FOM: Invariant Subspace Problem

[Harvey Friedman]

Richard Laver pointed out to me on the phone that the invariant subspace
problem for Hilbert space is a very simple example of Boolean relation
theory.

Let V = the set of linear operators on Hilbert space H. Let K be the set of
closed subspaces of H.

The invariant subspace problem asserts that

*for all f in V there exists A in K such that fA containedin A and A not= H.*

This is Boolean relation theory. To write the invariant subspace problem as
equational Boolean relation theory, let K' be the set of proper closed
subspaces of Hilbert space. The invariant subspace problem asserts that

**for all f in V there exists A in K such that fA containedin A.**

**********

SOME UNDERGRADUATE EXERCISES IN BOOLEAN RELATION THEORY

Let us now look at the situation with regard to all functions from a set E
into E, and the nonempty proper subsets of E.

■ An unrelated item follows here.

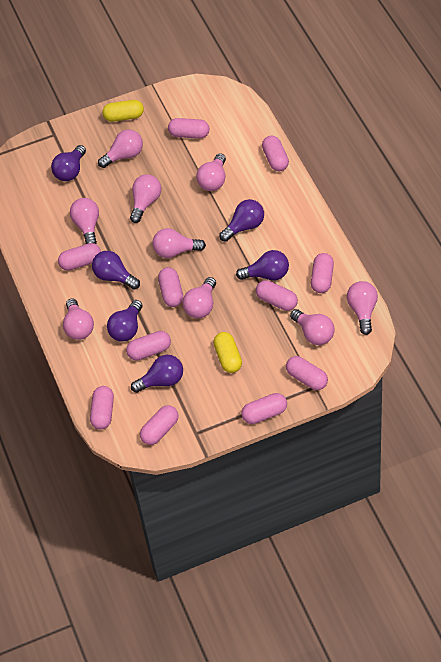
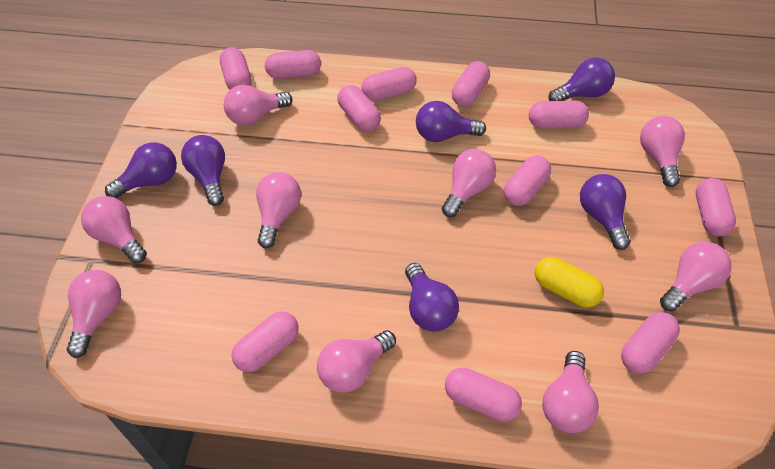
yellow capsule: 2 -> 1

THEOREM 1. The statement "for all f:E into E there exists a nonempty proper
subset A of E such that fA containedin A" holds if and only if E is
infinite.

THEOREM 2. The statement "for all multivariate f from E into E there exists
a nonempty proper subset A of E such that fA containedin A" holds if and
only if E is uncountable. The same claim is true if "multivariate" is
replaced by "binary."

THEOREM 3. The statement "for all f:E into E there exists a proper subset A
of E of the same cardinality as E such that fA containedin A" is true if
and only if E is uncountable.

THEOREM 4. The statement "for all f:E^2 into E there exists a proper subset
A of E of the same cardinality as E such that fA containedin A" is true if
and only if "for all multivariate functions f from E into E there exists a
proper subset A of the same cardinality as E such that fA containedin A" is
true if and only if the cardinaliity of E is a Jonsson cardinal.

NOTE: It is well known that Jonsson cardinals are of cofinality omega or
weakly inaccessible. Ramsey cardinals and measurable cardinals are Jonsson
cardinals. If V = L then there are no Jonsson cardinals. There are many
results and open problems concerning Jonsson cardinals.